*THE TASK*: Leaving every picture out, repeat all of the entries below exactly.
+++ THE RECORDS +++
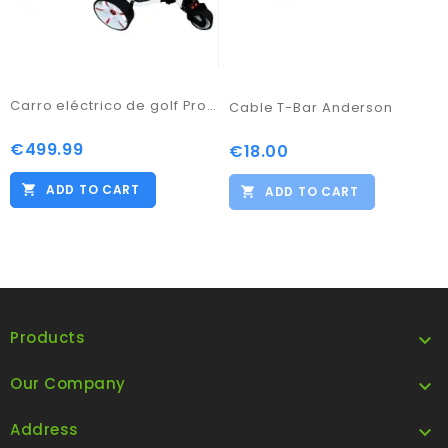
Carro eléctrico de golf Pro Kaddy modelo S1T2BL blanco
Cable T-Bar Anderson
€499.99
Price
€18.00
Price
ADD TO CART
ADD TO CART
Products

Our Company

Address

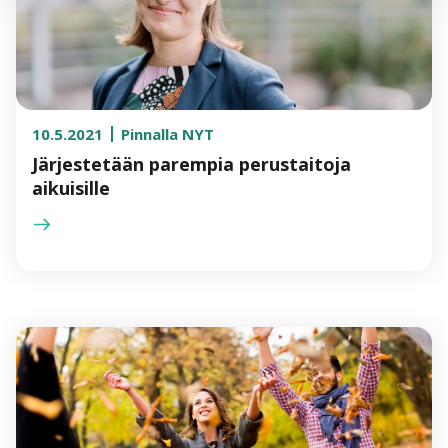
10.5.2021
Pinnalla NYT
Järjestetään parempia perustaitoja
aikuisille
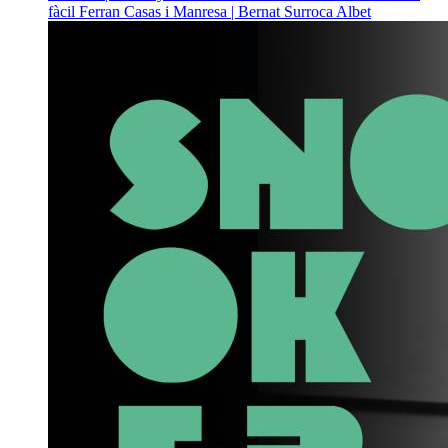
fàcil
Ferran Casas i Manresa | Bernat Surroca Albet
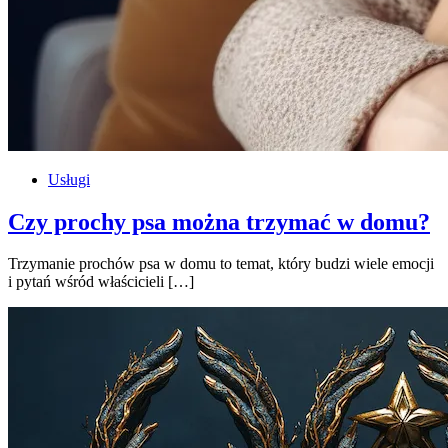
Usługi
Czy prochy psa można trzymać w domu?
Trzymanie prochów psa w domu to temat, który budzi wiele emocji
i pytań wśród właścicieli […]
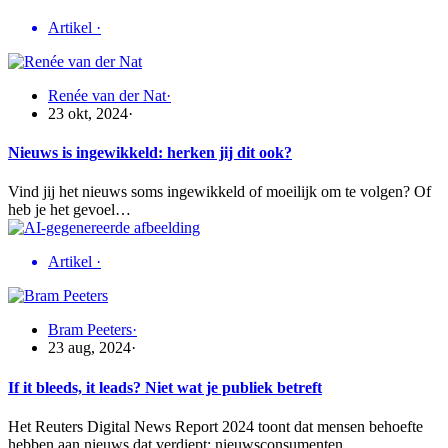
Artikel
·
Renée van der Nat
·
23 okt, 2024
·
Nieuws is ingewikkeld: herken jij dit ook?
Vind jij het nieuws soms ingewikkeld of moeilijk om te volgen? Of
heb je het gevoel…
Artikel
·
Bram Peeters
·
23 aug, 2024
·
If it bleeds, it leads? Niet wat je publiek betreft
Het Reuters Digital News Report 2024 toont dat mensen behoefte
hebben aan nieuws dat verdiept: nieuwsconsumenten…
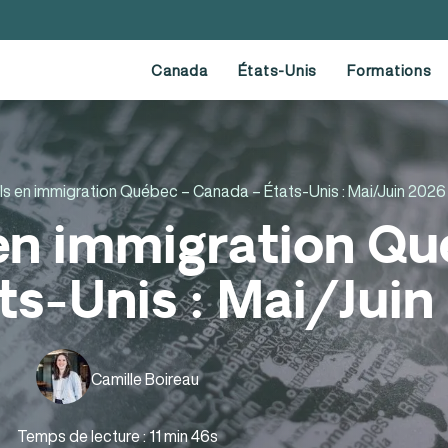
Canada
États-Unis
Formations
ls en immigration Québec – Canada – États-Unis : Mai/Juin 2026
 en immigration Qu
ts-Unis : Mai/Juin
Camille Boireau
Temps de lecture : 11 min 46s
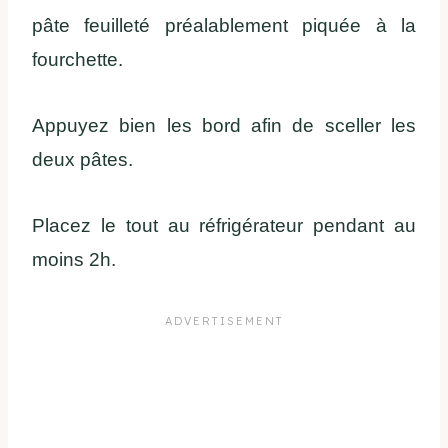
pâte feuilleté préalablement piquée à la
fourchette.
Appuyez bien les bord afin de sceller les
deux pâtes.
Placez le tout au réfrigérateur pendant au
moins 2h.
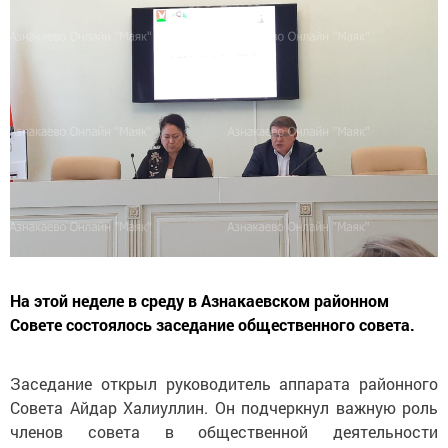
На этой неделе в среду в Азнакаевском районном
Совете состоялось заседание общественного совета.
Заседание открыл руководитель аппарата районного
Совета Айдар Халиуллин. Он подчеркнул важную роль
членов совета в общественной деятельности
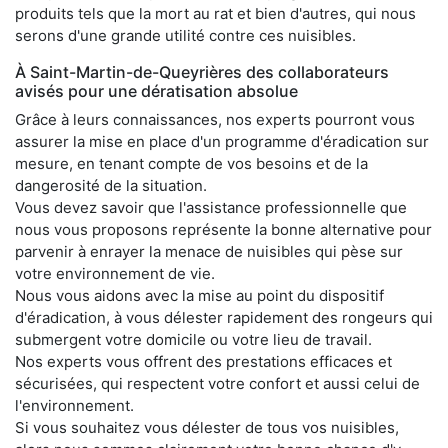
produits tels que la mort au rat et bien d'autres, qui nous
serons d'une grande utilité contre ces nuisibles.
À Saint-Martin-de-Queyrières des collaborateurs
avisés pour une dératisation absolue
Grâce à leurs connaissances, nos experts pourront vous
assurer la mise en place d'un programme d'éradication sur
mesure, en tenant compte de vos besoins et de la
dangerosité de la situation.
Vous devez savoir que l'assistance professionnelle que
nous vous proposons représente la bonne alternative pour
parvenir à enrayer la menace de nuisibles qui pèse sur
votre environnement de vie.
Nous vous aidons avec la mise au point du dispositif
d'éradication, à vous délester rapidement des rongeurs qui
submergent votre domicile ou votre lieu de travail.
Nos experts vous offrent des prestations efficaces et
sécurisées, qui respectent votre confort et aussi celui de
l'environnement.
Si vous souhaitez vous délester de tous vos nuisibles,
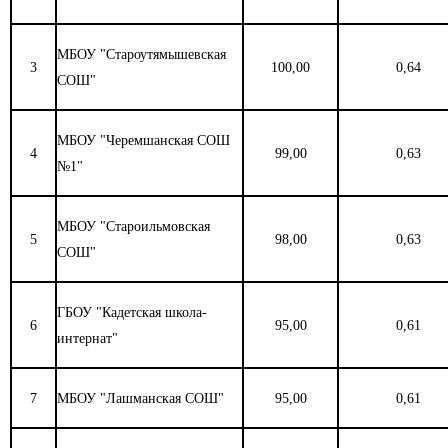
МБОУ "Староутямышевская
3
100,00
0,64
СОШ"
МБОУ "Черемшанская СОШ
4
99,00
0,63
№1"
МБОУ "Староильмовская
5
98,00
0,63
СОШ"
ГБОУ "Кадетская школа-
6
95,00
0,61
интернат"
7
МБОУ "Лашманская СОШ"
95,00
0,61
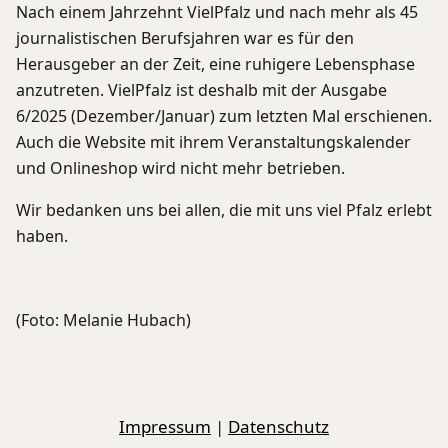
Nach einem Jahrzehnt VielPfalz und nach mehr als 45
journalistischen Berufsjahren war es für den
Herausgeber an der Zeit, eine ruhigere Lebensphase
anzutreten. VielPfalz ist deshalb mit der Ausgabe
6/2025 (Dezember/Januar) zum letzten Mal erschienen.
Auch die Website mit ihrem Veranstaltungskalender
und Onlineshop wird nicht mehr betrieben.
Wir bedanken uns bei allen, die mit uns viel Pfalz erlebt
haben.
(Foto: Melanie Hubach)
Impressum
|
Datenschutz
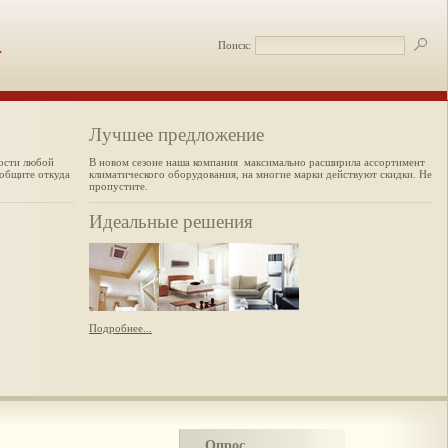
.
Поиск:
Лучшее предложение
мости любой
В новом сезоне наша компания максимально расширила ассортимент
ообщите откуда
климатического оборудования, на многие марки действуют скидки. Не
пропустите.
Идеальные решения
Подробнее...
Опрос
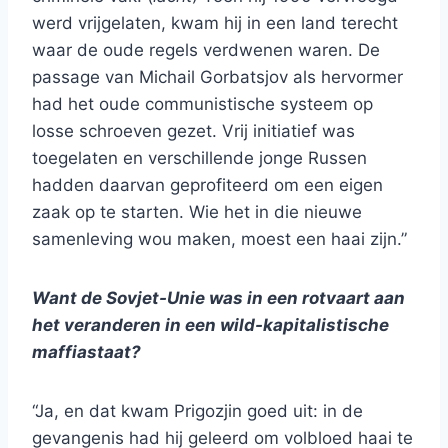
werd vrijgelaten, kwam hij in een land terecht
waar de oude regels verdwenen waren. De
passage van Michail Gorbatsjov als hervormer
had het oude communistische systeem op
losse schroeven gezet. Vrij initiatief was
toegelaten en verschillende jonge Russen
hadden daarvan geprofiteerd om een eigen
zaak op te starten. Wie het in die nieuwe
samenleving wou maken, moest een haai zijn.”
Want de Sovjet-Unie was in een rotvaart aan
het veranderen in een wild-kapitalistische
maffiastaat?
“Ja, en dat kwam Prigozjin goed uit: in de
gevangenis had hij geleerd om volbloed haai te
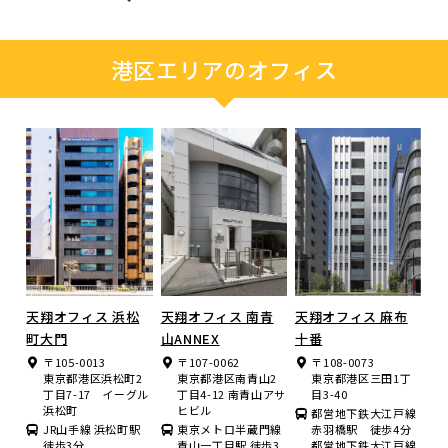
港区エリアのオフィス
天翔オフィス 浜松
天翔オフィス 南青
天翔オフィス 麻布
町大門
山ANNEX
十番
〒105-0013
〒107-0062
〒108-0073
東京都港区浜松町2
東京都港区南青山2
東京都港区三田1丁
丁目7-17 イーグル
丁目4-12 南青山アサ
目3-40
浜松町
ヒビル
都営地下鉄大江戸線
JR山手線 浜松町駅
東京メトロ半蔵門線
赤羽橋駅 徒歩4分
徒歩3分
青山一丁目駅 徒歩3
都営地下鉄大江戸線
+++
*PROBLEM SOLUTION*:
Carro eléctrico de golf Pro Kaddy modelo S1T2BL blanco
Cable T-Bar Anderson
€499.99
Price
€18.00
Price
ADD TO CART
ADD TO CART
Products

Our Company

Address

10.5.2021
Pinnalla NYT
Järjestetään parempia perustaitoja
aikuisille
fàcil
Ferran Casas i Manresa | Bernat Surroca Albet
Usługi
Czy prochy psa można trzymać w domu?
Trzymanie prochów psa w domu to temat, który budzi wiele emocji
i pytań wśród właścicieli […]
Artikel
·
Renée van der Nat
·
23 okt, 2024
·
Nieuws is ingewikkeld: herken jij dit ook?
Vind jij het nieuws soms ingewikkeld of moeilijk om te volgen? Of
heb je het gevoel…
Artikel
·
Bram Peeters
·
23 aug, 2024
·
If it bleeds, it leads? Niet wat je publiek betreft
Het Reuters Digital News Report 2024 toont dat mensen behoefte
hebben aan nieuws dat verdiept: nieuwsconsumenten…
Canada
États-Unis
Formations
ls en immigration Québec – Canada – États-Unis : Mai/Juin 2026
 en immigration Qu
ts-Unis : Mai/Juin
Camille Boireau
Temps de lecture : 11 min 46s
pâte feuilleté préalablement piquée à la
fourchette.
Appuyez bien les bord afin de sceller les
deux pâtes.
Placez le tout au réfrigérateur pendant au
moins 2h.
На этой неделе в среду в Азнакаевском районном
Совете состоялось заседание общественного совета.
Заседание открыл руководитель аппарата районного
Совета Айдар Халиуллин. Он подчеркнул важную роль
членов совета в общественной деятельности
produits tels que la mort au rat et bien d'autres, qui nous
serons d'une grande utilité contre ces nuisibles.
À Saint-Martin-de-Queyrières des collaborateurs
avisés pour une dératisation absolue
Grâce à leurs connaissances, nos experts pourront vous
assurer la mise en place d'un programme d'éradication sur
mesure, en tenant compte de vos besoins et de la
dangerosité de la situation.
Vous devez savoir que l'assistance professionnelle que
nous vous proposons représente la bonne alternative pour
parvenir à enrayer la menace de nuisibles qui pèse sur
votre environnement de vie.
Nous vous aidons avec la mise au point du dispositif
d'éradication, à vous délester rapidement des rongeurs qui
submergent votre domicile ou votre lieu de travail.
Nos experts vous offrent des prestations efficaces et
sécurisées, qui respectent votre confort et aussi celui de
l'environnement.
Si vous souhaitez vous délester de tous vos nuisibles,
МБОУ "Староутямышевская
3
100,00
0,64
СОШ"
МБОУ "Черемшанская СОШ
4
99,00
0,63
№1"
МБОУ "Староильмовская
5
98,00
0,63
СОШ"
ГБОУ "Кадетская школа-
6
95,00
0,61
интернат"
7
МБОУ "Лашманская СОШ"
95,00
0,61
Nach einem Jahrzehnt VielPfalz und nach mehr als 45
journalistischen Berufsjahren war es für den
Herausgeber an der Zeit, eine ruhigere Lebensphase
anzutreten. VielPfalz ist deshalb mit der Ausgabe
6/2025 (Dezember/Januar) zum letzten Mal erschienen.
Auch die Website mit ihrem Veranstaltungskalender
und Onlineshop wird nicht mehr betrieben.
Wir bedanken uns bei allen, die mit uns viel Pfalz erlebt
haben.
(Foto: Melanie Hubach)
Impressum
|
Datenschutz
.
Поиск:
Лучшее предложение
мости любой
В новом сезоне наша компания максимально расширила ассортимент
ообщите откуда
климатического оборудования, на многие марки действуют скидки. Не
пропустите.
Идеальные решения
Подробнее...
Опрос
werd vrijgelaten, kwam hij in een land terecht
waar de oude regels verdwenen waren. De
passage van Michail Gorbatsjov als hervormer
had het oude communistische systeem op
losse schroeven gezet. Vrij initiatief was
toegelaten en verschillende jonge Russen
hadden daarvan geprofiteerd om een eigen
zaak op te starten. Wie het in die nieuwe
samenleving wou maken, moest een haai zijn.”
Want de Sovjet-Unie was in een rotvaart aan
het veranderen in een wild-kapitalistische
maffiastaat?
“Ja, en dat kwam Prigozjin goed uit: in de
gevangenis had hij geleerd om volbloed haai te
港区エリアのオフィス
天翔オフィス 浜松
天翔オフィス 南青
天翔オフィス 麻布
町大門
山ANNEX
十番
〒105-0013
〒107-0062
〒108-0073
東京都港区浜松町2
東京都港区南青山2
東京都港区三田1丁
丁目7-17 イーグル
丁目4-12 南青山アサ
目3-40
浜松町
ヒビル
都営地下鉄大江戸線
JR山手線 浜松町駅
東京メトロ半蔵門線
赤羽橋駅 徒歩4分
徒歩3分
青山一丁目駅 徒歩3
都営地下鉄大江戸線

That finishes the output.